Mark was speaking to an audience of professional speakers and he made a profound statement as he started his presentation. He said..
“I don’t want anyone using the “E” word today.”
We all looked at him, wondering what this e word might be. He went on to explain that the E word he was talking about was “Economy.” He made the point that many people are using the “Economy” as an excuse to put off making sales calls, develop new business, and generally retreat and hunker down.
Mark looked around the room at each one of us and then he said something profound…
“I want you to use the “O” word instead… Opportunity.
He then gave us a challenge…
“I want you to write down on a sheet of paper the following…
I will book X number of speeches for X amount of dollars over the next month.”

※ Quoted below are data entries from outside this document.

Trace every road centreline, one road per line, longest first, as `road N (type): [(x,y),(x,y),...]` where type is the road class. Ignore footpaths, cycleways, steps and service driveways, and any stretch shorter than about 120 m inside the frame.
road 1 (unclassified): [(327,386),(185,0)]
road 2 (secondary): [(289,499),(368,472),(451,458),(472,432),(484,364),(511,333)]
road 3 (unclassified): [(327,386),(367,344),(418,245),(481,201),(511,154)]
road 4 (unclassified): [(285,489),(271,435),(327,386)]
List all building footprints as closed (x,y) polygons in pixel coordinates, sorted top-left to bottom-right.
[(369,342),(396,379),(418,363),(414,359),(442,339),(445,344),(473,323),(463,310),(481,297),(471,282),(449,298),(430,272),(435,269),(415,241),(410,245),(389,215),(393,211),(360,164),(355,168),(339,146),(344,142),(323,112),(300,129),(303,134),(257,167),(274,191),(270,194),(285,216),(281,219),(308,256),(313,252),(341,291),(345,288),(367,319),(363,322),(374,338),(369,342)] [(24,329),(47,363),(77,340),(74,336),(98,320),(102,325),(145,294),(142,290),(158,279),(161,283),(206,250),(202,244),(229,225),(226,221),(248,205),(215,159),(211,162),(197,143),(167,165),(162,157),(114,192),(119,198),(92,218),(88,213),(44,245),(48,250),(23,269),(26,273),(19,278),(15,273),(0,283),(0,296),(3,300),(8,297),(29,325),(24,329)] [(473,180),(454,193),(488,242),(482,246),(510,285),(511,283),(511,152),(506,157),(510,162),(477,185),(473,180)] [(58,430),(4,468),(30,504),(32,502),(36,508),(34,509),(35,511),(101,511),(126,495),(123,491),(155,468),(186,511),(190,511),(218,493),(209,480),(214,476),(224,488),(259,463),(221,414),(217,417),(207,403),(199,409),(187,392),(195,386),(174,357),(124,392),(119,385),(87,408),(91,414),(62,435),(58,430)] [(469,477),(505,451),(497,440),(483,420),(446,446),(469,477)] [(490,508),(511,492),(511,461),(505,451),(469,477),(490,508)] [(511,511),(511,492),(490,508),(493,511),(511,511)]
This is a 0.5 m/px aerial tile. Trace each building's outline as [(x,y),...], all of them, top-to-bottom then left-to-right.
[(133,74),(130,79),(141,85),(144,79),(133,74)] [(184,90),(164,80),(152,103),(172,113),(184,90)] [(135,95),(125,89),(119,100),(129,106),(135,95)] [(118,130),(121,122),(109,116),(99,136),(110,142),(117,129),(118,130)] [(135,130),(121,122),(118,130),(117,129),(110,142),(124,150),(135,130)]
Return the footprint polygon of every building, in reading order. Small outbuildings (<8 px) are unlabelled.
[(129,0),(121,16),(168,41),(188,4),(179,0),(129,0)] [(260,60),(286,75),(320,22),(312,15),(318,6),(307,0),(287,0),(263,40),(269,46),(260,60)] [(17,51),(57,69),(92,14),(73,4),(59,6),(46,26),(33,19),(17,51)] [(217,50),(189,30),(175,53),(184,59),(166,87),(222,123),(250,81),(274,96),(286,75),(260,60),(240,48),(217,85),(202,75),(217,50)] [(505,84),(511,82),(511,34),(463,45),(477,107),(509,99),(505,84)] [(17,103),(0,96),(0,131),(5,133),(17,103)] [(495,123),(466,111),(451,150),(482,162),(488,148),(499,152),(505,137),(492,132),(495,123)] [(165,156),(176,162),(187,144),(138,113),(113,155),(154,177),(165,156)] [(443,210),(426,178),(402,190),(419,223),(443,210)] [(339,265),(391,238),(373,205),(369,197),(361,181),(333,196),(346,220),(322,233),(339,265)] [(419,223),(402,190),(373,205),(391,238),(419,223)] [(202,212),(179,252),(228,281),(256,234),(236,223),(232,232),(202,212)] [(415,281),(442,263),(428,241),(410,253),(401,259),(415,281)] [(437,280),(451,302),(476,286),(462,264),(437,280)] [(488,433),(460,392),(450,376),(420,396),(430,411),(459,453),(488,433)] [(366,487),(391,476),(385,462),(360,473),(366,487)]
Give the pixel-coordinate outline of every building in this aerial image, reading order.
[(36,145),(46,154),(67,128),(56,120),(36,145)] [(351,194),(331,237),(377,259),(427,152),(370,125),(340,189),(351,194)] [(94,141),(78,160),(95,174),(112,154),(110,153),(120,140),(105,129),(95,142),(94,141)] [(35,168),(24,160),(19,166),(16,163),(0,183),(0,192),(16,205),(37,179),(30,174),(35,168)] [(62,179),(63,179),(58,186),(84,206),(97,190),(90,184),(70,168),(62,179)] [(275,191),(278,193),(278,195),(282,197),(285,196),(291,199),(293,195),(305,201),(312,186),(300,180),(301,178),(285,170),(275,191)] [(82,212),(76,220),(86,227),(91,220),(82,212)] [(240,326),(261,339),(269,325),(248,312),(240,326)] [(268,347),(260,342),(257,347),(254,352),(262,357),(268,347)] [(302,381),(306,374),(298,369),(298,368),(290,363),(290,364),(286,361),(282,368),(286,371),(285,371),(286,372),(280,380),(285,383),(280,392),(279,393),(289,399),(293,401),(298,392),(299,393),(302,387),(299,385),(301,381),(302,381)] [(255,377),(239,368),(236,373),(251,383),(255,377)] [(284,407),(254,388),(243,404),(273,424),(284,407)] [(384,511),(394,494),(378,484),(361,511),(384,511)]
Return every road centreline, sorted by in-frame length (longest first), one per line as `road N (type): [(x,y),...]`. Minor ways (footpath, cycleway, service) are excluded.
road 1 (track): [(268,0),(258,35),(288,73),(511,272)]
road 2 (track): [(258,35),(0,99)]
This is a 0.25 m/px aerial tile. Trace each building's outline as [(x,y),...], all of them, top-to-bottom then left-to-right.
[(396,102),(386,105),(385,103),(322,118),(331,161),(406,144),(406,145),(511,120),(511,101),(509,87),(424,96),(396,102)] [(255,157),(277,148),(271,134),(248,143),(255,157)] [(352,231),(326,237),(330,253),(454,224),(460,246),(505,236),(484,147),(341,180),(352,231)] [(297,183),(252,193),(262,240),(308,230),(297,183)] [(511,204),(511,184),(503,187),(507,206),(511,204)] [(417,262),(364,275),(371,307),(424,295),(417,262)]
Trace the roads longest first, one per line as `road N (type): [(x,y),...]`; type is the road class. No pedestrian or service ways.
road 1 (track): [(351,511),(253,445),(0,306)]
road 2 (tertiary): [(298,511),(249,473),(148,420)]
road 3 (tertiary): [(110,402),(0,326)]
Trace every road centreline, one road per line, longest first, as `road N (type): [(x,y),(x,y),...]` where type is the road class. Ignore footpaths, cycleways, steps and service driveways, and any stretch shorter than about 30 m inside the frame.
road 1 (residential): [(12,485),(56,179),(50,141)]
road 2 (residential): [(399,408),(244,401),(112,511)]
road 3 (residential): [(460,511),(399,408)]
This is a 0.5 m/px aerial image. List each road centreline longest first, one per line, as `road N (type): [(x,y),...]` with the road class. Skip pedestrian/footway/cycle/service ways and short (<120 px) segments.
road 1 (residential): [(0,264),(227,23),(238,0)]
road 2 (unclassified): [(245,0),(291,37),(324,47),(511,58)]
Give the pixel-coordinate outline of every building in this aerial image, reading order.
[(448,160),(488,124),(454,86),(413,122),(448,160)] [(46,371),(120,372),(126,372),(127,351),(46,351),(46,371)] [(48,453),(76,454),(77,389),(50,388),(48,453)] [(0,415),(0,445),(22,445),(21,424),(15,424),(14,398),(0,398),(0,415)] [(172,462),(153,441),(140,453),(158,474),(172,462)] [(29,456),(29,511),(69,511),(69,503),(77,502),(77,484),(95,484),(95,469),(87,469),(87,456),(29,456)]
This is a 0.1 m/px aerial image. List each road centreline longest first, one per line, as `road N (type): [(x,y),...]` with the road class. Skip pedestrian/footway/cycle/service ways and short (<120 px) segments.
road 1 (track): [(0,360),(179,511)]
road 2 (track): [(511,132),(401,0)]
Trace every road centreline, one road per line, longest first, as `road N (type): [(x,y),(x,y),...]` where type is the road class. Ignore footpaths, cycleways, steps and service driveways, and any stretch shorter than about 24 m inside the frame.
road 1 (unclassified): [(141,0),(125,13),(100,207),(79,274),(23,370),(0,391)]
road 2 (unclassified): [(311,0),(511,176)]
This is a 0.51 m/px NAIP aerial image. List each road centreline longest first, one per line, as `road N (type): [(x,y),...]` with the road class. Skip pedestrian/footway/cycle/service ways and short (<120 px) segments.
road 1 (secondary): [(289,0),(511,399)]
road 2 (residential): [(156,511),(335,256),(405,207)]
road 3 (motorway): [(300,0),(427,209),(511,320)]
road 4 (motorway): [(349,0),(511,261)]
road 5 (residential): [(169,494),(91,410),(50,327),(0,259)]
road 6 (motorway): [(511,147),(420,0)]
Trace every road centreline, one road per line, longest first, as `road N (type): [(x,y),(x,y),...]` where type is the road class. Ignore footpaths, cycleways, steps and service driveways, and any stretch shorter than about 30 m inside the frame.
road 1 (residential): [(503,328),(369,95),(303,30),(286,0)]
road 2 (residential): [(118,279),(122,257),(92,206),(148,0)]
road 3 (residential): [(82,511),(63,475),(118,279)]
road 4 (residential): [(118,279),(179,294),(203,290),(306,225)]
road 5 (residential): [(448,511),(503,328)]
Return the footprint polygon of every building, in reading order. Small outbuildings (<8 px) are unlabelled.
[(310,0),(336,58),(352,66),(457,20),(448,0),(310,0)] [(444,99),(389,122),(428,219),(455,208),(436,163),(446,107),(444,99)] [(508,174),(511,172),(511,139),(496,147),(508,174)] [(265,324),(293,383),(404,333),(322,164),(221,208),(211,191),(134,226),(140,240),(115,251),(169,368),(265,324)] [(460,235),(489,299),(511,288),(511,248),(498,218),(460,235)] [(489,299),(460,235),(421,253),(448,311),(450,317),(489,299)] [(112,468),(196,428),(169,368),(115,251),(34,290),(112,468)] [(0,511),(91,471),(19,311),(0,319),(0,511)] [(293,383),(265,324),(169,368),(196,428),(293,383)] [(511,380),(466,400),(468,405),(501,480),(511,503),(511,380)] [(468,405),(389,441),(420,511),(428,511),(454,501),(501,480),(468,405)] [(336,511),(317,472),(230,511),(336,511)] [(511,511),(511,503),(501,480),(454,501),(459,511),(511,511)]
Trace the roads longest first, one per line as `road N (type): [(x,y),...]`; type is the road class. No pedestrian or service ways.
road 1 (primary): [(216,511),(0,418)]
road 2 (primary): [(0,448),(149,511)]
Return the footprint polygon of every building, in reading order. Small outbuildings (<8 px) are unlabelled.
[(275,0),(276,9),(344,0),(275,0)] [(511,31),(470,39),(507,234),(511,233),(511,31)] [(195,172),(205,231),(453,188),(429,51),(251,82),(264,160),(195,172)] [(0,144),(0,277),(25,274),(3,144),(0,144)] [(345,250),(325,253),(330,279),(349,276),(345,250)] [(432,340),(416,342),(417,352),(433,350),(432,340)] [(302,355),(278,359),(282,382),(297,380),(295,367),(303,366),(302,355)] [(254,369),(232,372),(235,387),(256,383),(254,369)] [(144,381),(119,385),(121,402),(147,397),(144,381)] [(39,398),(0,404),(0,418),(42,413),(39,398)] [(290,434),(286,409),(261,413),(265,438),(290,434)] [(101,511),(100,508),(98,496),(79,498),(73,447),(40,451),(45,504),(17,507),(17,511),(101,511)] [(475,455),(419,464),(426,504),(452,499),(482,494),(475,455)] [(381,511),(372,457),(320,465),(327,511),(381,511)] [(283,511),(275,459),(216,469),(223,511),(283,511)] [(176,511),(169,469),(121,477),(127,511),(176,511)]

It was a simple challenge, yet for many in the room a revelation. He made the point that it was necessary to bring in those long term yearly goals that so many business people have and write down a monthly achievable goal. Something that you could take action on today.
Since I am in the process of putting a speaking business together, I decided to take Mark up on his challenge. When I got home, I found that I needed to create a simple prospecting card to make calls with. I put my trusty blank business card template in my word processor and went about creating some simple customer cards in MS Word.
The front side of the customer opportunity card has a place for basic customer information including, name, address, phone etc. I also included a line for miscellaneous notes.
The back side of the card is just a simple table of numbered boxes to put the results of my calls…
The resulting business card sized template is simple to use and works great for me. I fill out the front side in MS Word and then print out one sheet at a time from my laser printer. I break the cards apart and as I make each call, I fill in the backside with a pen or pencil and record what the results of the call were.
This type of customer opportunity card might work for you too.
I’ve created a front and back customer card template that works with the standard Avery 10 card style business card.
Just download the free contact card template, unzip it and open the front and back sheets in Microsoft Word. You can leave it blank and fill them out after printing, or fill them in using Word. (I’ve included .docx templates for Word 2007 and .doc ones for older versions.)
These simple cards work great for making sales calls, customer updates, and keeping track of all of your business contacts. I like to keep a few blank ones in my wallet, so if I meet someone at a business meeting I can write down their information right then and there.
The small size makes them easy to carry around in your pocket or purse. Why not print out a set today and put some opportunities to work this month!
Question: What will you put on your customer opportunity cards?